Re: [CSV] The Feature Multiple-Character Delimiter

2020-05-12 Thread Gary Gregory
Hi,

May you give an example where more than one character is used as a
separator? Is there a database or known tool out there that uses such a
format?

WRT escaping I would think that \ escapes the one character that follows
only. It is up to the reader to decide what to do with an escape sequence.
Anyone else?

Gary

On Tue, May 12, 2020 at 7:42 AM Chen Guoping1 
wrote:

> Hi, all
>
>
>
>
> In CSV parsing, there are many scenarios where multiple characters are
> used as separators,
>
> To support this feature, we should change the char type of delimiter to
> String. This will lead to
>
> API changes, and old usage code may need to be modified to pass.
>
>
>
>
> When parsing we can get the character array in advance through
> lookAhead(int n) in the
>
> ExtendedBufferedReader to determine whether it is a delimiter
>
>
>
>
> char[] lookAhead(int n) throws IOException {
>
> char[] buf = new char[n];
>
> super.mark(n);
>
> super.read(buf, 0, n);
>
> super.reset();
>
> return buf;
>
> }
>
>
>
>
> I have a little problem to confirm.
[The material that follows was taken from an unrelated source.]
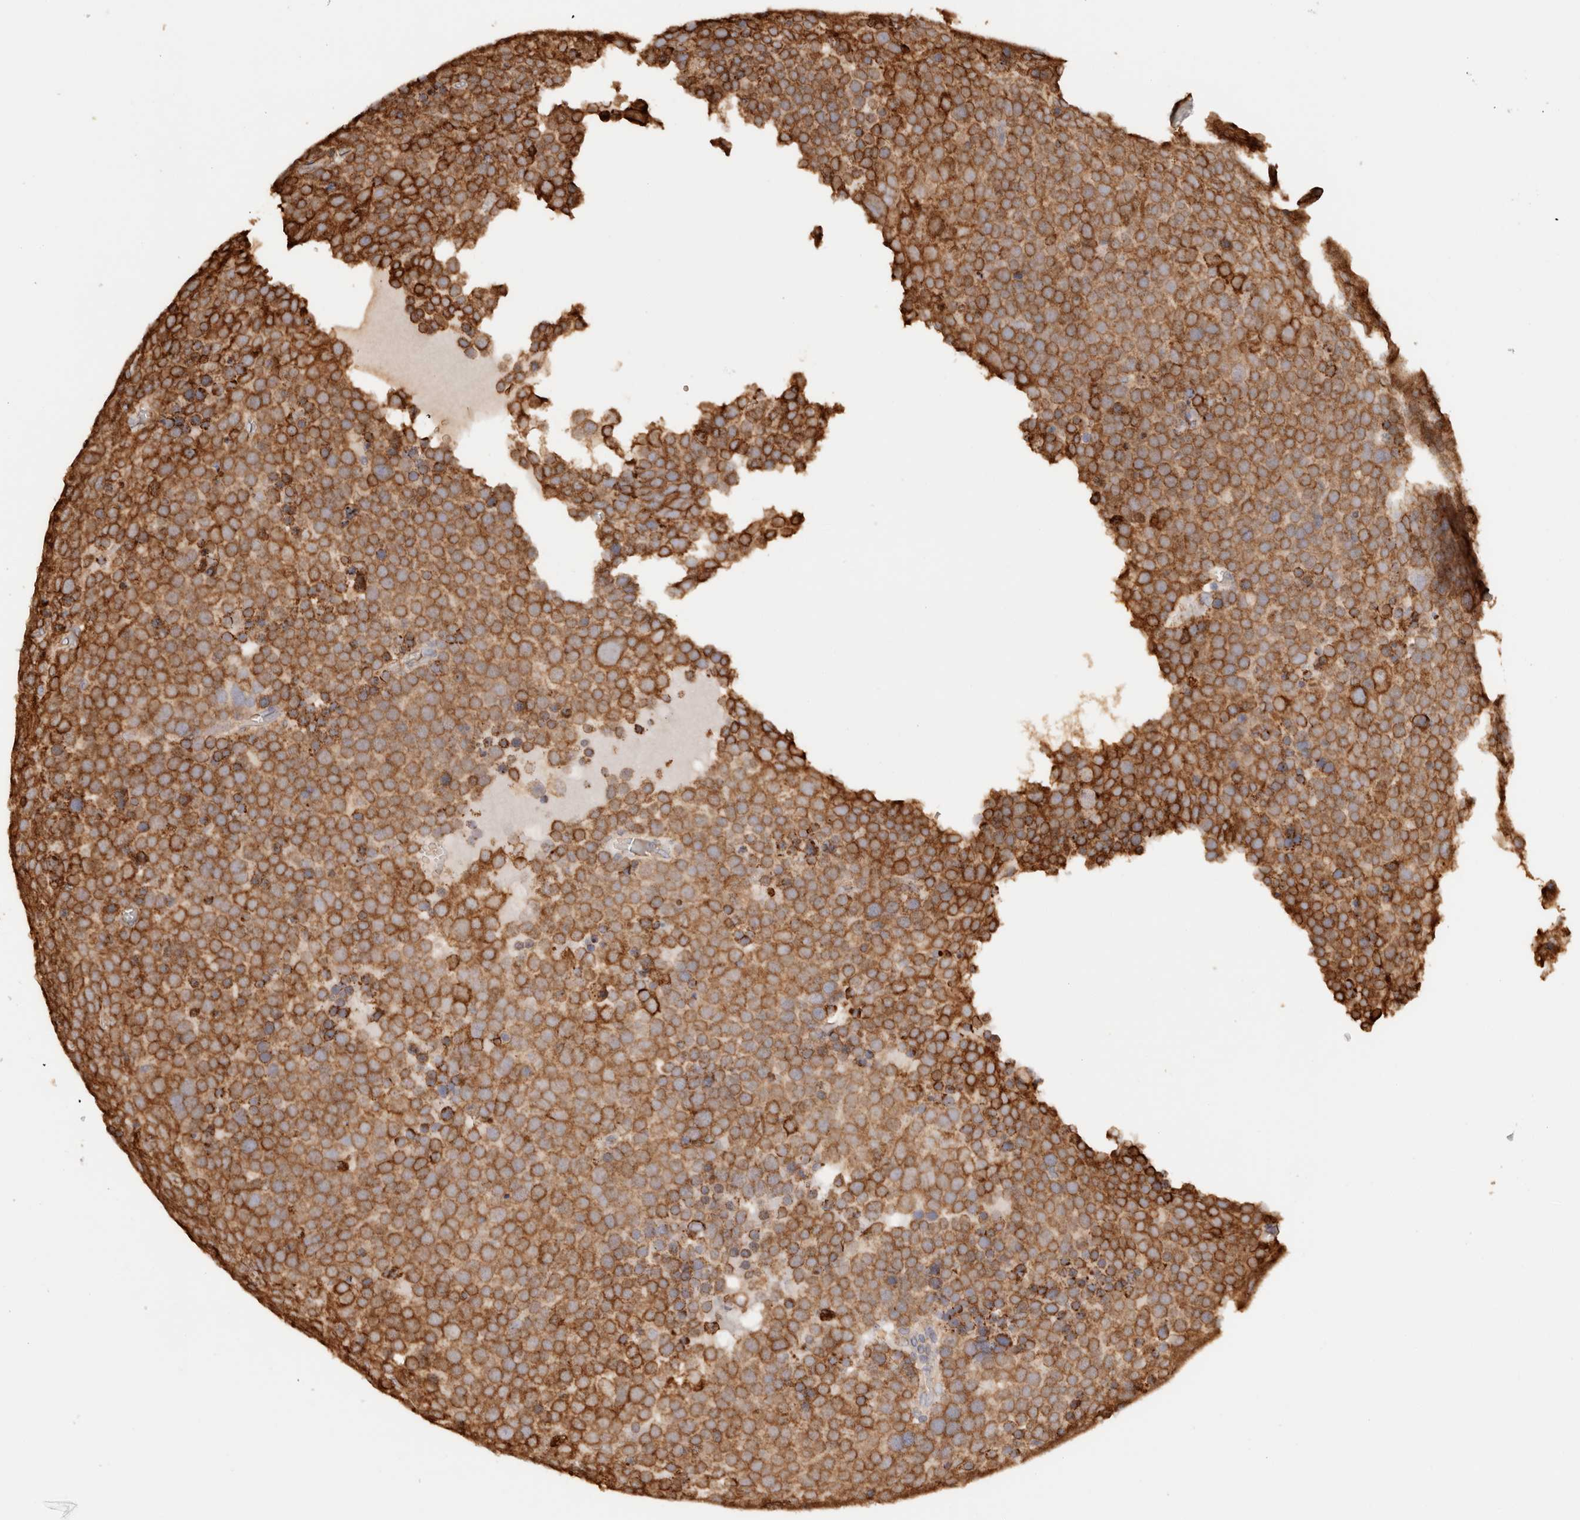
{"staining": {"intensity": "strong", "quantity": ">75%", "location": "cytoplasmic/membranous"}, "tissue": "testis cancer", "cell_type": "Tumor cells", "image_type": "cancer", "snomed": [{"axis": "morphology", "description": "Seminoma, NOS"}, {"axis": "topography", "description": "Testis"}], "caption": "Immunohistochemistry (IHC) micrograph of neoplastic tissue: testis cancer stained using immunohistochemistry reveals high levels of strong protein expression localized specifically in the cytoplasmic/membranous of tumor cells, appearing as a cytoplasmic/membranous brown color.", "gene": "FER", "patient": {"sex": "male", "age": 71}}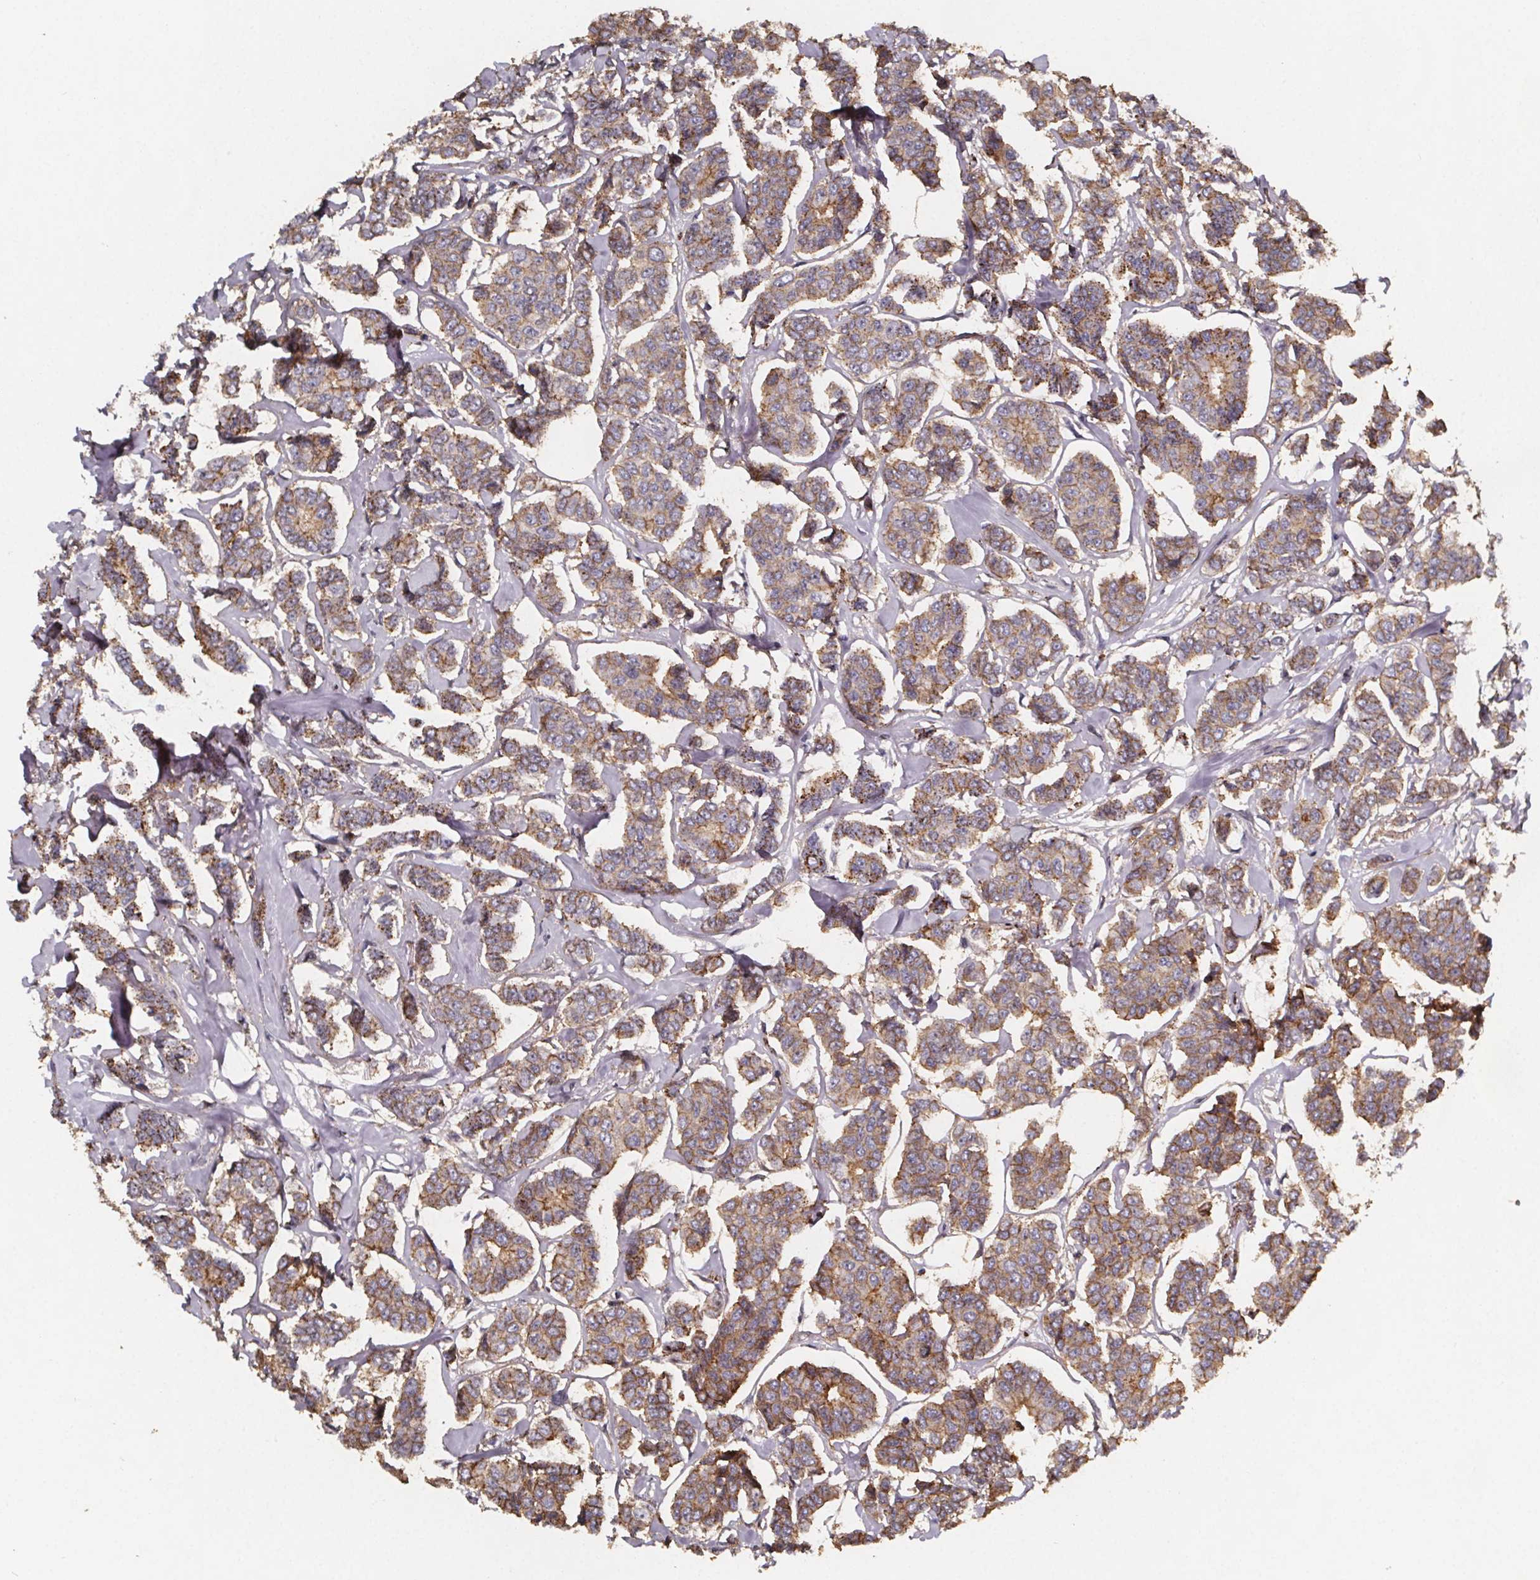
{"staining": {"intensity": "moderate", "quantity": ">75%", "location": "cytoplasmic/membranous"}, "tissue": "breast cancer", "cell_type": "Tumor cells", "image_type": "cancer", "snomed": [{"axis": "morphology", "description": "Duct carcinoma"}, {"axis": "topography", "description": "Breast"}], "caption": "Immunohistochemistry (IHC) photomicrograph of breast cancer (intraductal carcinoma) stained for a protein (brown), which demonstrates medium levels of moderate cytoplasmic/membranous staining in about >75% of tumor cells.", "gene": "ZNF879", "patient": {"sex": "female", "age": 94}}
The escape character is' \ ',  when
> delimiter is a char ','
> printWithEscape print '\,' , so when delimiter is multiple characters
> "[|]" printWithEscape
> print ’“\[\|\]” or print "\[|]"? I'd prefer to print "\[\|\]". Is there
> more any suggestion about
> this feature ?
>
>
> ——
> Chen Guoping
>
>
>
>
>
>
>
>